:: EXTRACTED MATERIAL

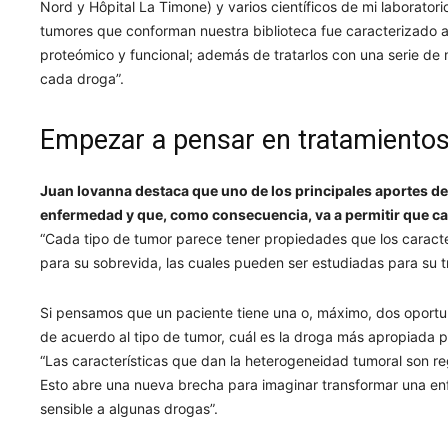
Nord y Hôpital La Timone) y varios científicos de mi laborato
tumores que conforman nuestra biblioteca fue caracterizado a 
proteómico y funcional; además de tratarlos con una serie de 
cada droga”.
Empezar a pensar en tratamientos
Juan Iovanna destaca que uno de los principales aportes de
enfermedad y que, como consecuencia, va a permitir que ca
“Cada tipo de tumor parece tener propiedades que los caracte
para su sobrevida, las cuales pueden ser estudiadas para su t
Si pensamos que un paciente tiene una o, máximo, dos oportuni
de acuerdo al tipo de tumor, cuál es la droga más apropiada 
“Las características que dan la heterogeneidad tumoral son r
Esto abre una nueva brecha para imaginar transformar una e
sensible a algunas drogas”.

::::

▶ WHAT THE EXERCISE ASKS: Would you reproduce the listing above in full and exactly, without its pictures?

▶ ANSWER BOX:
Nord y Hôpital La Timone) y varios científicos de mi laborato
tumores que conforman nuestra biblioteca fue caracterizado a 
proteómico y funcional; además de tratarlos con una serie de 
cada droga”.
Empezar a pensar en tratamientos
Juan Iovanna destaca que uno de los principales aportes de
enfermedad y que, como consecuencia, va a permitir que ca
“Cada tipo de tumor parece tener propiedades que los caracte
para su sobrevida, las cuales pueden ser estudiadas para su t
Si pensamos que un paciente tiene una o, máximo, dos oportuni
de acuerdo al tipo de tumor, cuál es la droga más apropiada 
“Las características que dan la heterogeneidad tumoral son r
Esto abre una nueva brecha para imaginar transformar una e
sensible a algunas drogas”.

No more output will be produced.